--- Request ---
Look through the data below for the string "readings", and copy every line where it turns up.
The data Start Marker
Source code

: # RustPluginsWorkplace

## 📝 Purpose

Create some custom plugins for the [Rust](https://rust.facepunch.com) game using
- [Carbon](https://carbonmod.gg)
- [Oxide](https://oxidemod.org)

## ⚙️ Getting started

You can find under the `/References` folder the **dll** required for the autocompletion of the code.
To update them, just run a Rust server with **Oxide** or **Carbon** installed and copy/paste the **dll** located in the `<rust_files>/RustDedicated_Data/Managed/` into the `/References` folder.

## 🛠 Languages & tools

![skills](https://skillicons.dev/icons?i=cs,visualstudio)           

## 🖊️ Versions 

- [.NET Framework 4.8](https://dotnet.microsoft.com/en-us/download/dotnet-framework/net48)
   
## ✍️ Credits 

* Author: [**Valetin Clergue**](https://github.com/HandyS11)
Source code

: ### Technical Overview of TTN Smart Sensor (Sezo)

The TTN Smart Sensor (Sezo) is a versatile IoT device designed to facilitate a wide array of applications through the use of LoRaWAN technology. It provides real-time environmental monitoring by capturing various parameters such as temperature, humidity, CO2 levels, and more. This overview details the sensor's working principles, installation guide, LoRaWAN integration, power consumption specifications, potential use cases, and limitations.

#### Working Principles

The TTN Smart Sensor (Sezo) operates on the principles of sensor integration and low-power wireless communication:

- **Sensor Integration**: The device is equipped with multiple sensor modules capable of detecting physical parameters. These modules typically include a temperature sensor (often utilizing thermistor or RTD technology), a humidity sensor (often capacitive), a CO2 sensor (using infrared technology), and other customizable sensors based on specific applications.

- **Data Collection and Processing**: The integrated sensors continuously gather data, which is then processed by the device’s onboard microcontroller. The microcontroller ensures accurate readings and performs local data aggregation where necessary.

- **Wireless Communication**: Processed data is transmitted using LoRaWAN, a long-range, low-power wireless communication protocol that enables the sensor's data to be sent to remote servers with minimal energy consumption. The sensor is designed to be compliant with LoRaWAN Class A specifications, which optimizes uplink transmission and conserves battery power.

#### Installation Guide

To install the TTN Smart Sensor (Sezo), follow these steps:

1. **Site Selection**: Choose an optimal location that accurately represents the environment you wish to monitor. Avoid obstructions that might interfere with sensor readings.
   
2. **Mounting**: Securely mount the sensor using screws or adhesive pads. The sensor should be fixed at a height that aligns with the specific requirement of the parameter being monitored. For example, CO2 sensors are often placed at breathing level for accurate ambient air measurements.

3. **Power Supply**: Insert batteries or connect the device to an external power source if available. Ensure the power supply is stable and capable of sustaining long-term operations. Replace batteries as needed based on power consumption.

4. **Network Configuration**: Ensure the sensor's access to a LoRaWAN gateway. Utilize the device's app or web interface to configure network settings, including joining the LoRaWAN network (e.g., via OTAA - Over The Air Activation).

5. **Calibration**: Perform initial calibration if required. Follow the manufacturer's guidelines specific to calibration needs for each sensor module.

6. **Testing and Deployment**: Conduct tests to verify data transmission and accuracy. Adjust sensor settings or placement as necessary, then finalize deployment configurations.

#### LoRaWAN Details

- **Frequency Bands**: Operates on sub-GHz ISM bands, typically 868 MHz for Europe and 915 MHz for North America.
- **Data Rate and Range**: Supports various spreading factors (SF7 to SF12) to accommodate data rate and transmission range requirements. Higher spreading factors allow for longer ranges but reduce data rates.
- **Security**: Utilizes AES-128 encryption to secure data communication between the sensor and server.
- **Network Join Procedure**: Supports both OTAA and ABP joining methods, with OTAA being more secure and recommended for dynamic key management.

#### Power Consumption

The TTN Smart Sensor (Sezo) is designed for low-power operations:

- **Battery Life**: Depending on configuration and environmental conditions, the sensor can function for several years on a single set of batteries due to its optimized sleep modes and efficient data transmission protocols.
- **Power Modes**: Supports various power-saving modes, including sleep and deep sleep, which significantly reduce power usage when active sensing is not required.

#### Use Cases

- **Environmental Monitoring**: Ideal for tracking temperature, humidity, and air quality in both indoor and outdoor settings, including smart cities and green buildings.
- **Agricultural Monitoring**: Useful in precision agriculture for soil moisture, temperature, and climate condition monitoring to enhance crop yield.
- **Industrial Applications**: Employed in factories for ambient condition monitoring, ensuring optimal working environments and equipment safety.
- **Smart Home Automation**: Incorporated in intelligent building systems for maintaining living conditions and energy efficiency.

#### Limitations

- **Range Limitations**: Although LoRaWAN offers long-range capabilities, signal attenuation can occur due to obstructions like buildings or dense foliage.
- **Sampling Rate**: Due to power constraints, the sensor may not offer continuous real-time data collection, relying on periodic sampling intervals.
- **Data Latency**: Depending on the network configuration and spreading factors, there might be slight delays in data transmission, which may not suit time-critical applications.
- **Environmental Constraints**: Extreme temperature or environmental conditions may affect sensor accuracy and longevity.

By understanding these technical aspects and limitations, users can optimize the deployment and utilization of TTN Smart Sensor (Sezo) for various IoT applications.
The data End Marker
--- Your solution ---
- **Data Collection and Processing**: The integrated sensors continuously gather data, which is then processed by the device’s onboard microcontroller. The microcontroller ensures accurate readings and performs local data aggregation where necessary.
1. **Site Selection**: Choose an optimal location that accurately represents the environment you wish to monitor. Avoid obstructions that might interfere with sensor readings.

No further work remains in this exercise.